* [Prompt]
Look through the records, and whenever a line includes the word "lines", copy it.

* [Data excerpts]
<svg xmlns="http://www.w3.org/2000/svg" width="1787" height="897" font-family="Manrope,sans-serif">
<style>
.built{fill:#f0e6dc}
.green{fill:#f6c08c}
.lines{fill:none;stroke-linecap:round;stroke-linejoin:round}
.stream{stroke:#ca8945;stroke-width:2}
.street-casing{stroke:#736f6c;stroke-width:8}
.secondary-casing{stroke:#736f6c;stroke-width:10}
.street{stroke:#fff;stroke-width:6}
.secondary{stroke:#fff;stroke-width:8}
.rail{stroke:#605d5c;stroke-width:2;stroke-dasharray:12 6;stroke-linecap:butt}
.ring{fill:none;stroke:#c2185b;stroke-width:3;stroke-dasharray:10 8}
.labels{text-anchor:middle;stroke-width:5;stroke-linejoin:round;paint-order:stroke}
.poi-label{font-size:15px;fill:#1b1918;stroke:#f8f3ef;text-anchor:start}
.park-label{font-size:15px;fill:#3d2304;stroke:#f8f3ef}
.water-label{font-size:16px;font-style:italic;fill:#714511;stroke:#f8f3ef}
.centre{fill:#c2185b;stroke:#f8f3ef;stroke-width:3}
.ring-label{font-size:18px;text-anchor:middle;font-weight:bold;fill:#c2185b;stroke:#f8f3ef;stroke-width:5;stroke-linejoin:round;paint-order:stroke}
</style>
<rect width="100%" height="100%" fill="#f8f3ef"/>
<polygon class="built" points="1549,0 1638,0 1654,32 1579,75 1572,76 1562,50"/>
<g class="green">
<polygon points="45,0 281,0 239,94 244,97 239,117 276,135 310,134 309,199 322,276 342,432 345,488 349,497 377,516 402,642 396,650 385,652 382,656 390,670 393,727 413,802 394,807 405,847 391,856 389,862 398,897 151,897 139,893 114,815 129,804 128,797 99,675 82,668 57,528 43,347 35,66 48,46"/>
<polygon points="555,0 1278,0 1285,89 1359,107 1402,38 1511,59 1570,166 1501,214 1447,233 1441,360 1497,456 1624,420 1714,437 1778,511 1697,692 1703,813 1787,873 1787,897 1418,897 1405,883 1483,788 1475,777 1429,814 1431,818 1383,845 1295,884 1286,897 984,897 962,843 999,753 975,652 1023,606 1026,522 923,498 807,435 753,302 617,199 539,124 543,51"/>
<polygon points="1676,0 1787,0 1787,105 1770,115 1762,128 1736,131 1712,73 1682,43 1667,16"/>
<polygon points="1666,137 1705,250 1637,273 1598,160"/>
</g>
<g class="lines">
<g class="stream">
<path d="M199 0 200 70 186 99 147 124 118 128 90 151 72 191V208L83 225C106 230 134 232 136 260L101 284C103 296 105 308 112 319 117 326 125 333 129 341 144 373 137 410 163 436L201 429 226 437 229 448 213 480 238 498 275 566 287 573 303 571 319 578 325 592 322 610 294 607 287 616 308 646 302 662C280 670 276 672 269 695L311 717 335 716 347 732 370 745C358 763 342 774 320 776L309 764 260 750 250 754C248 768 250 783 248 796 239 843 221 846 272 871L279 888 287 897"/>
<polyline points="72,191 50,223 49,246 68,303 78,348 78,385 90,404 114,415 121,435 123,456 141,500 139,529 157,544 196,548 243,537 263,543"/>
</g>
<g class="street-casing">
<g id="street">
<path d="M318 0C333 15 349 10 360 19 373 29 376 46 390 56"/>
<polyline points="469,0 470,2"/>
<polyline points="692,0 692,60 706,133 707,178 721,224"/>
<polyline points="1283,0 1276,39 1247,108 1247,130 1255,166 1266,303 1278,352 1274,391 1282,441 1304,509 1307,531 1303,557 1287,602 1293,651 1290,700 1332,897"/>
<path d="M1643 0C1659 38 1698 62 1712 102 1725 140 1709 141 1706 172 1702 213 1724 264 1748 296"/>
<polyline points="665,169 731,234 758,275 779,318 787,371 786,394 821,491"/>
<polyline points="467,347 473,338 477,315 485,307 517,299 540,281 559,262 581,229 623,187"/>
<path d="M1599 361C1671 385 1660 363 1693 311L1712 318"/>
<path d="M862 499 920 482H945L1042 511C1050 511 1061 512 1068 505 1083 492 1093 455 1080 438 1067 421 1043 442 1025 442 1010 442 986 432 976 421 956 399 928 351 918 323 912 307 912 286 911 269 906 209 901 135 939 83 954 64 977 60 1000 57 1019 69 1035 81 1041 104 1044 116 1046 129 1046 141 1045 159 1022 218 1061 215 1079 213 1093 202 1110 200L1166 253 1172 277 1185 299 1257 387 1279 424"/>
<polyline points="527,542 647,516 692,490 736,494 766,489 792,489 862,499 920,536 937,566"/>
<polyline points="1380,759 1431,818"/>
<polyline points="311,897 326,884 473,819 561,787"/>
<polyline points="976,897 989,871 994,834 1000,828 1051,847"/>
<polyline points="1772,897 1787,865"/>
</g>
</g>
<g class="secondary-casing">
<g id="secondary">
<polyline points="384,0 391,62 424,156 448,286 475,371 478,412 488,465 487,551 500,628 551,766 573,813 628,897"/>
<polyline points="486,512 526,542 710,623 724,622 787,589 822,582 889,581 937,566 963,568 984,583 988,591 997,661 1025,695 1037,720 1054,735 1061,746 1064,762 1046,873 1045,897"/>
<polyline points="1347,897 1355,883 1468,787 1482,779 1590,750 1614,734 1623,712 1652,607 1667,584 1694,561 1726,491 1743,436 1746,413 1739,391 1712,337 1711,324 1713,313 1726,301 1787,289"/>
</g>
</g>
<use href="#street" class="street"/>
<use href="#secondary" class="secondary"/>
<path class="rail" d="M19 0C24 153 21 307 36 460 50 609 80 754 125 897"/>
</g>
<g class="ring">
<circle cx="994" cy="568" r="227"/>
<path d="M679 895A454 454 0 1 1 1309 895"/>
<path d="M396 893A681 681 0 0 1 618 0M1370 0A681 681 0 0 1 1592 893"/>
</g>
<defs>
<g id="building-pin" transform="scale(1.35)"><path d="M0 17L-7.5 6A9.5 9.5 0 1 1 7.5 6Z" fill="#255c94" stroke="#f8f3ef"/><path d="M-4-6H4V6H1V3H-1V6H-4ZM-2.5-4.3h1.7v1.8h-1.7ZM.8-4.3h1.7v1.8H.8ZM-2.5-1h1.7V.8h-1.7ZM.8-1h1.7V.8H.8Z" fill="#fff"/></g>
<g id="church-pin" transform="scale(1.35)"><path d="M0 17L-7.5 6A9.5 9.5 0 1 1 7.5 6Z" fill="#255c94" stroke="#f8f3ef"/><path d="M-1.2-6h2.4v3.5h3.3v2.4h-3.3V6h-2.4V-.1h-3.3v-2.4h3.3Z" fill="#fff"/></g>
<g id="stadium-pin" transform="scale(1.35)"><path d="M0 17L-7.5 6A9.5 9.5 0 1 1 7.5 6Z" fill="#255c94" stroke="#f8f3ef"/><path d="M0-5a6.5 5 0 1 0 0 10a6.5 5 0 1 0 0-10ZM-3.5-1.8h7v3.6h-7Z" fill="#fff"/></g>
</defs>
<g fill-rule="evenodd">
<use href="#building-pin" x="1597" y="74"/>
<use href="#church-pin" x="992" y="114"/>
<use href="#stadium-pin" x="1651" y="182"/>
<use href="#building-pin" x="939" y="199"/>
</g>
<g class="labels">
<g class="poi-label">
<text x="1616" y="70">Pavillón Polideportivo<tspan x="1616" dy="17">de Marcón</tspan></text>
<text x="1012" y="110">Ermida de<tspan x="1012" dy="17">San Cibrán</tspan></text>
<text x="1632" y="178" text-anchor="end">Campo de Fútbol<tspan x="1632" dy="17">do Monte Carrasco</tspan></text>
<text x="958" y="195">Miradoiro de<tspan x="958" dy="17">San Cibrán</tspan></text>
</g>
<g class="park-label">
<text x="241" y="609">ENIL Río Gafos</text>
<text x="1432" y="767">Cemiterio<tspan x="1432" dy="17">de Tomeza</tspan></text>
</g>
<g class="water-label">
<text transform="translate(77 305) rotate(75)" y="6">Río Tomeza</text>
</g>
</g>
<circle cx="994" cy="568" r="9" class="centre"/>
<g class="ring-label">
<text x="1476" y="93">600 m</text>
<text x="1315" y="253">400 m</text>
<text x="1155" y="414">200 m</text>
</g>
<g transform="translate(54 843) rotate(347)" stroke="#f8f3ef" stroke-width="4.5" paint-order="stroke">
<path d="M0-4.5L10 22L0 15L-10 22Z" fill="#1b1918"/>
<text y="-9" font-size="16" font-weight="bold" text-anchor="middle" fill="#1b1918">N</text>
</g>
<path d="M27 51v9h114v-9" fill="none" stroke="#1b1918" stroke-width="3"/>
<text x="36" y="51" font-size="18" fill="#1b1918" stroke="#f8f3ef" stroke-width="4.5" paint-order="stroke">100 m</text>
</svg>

* [Answer for the task]
.lines{fill:none;stroke-linecap:round;stroke-linejoin:round}
<g class="lines">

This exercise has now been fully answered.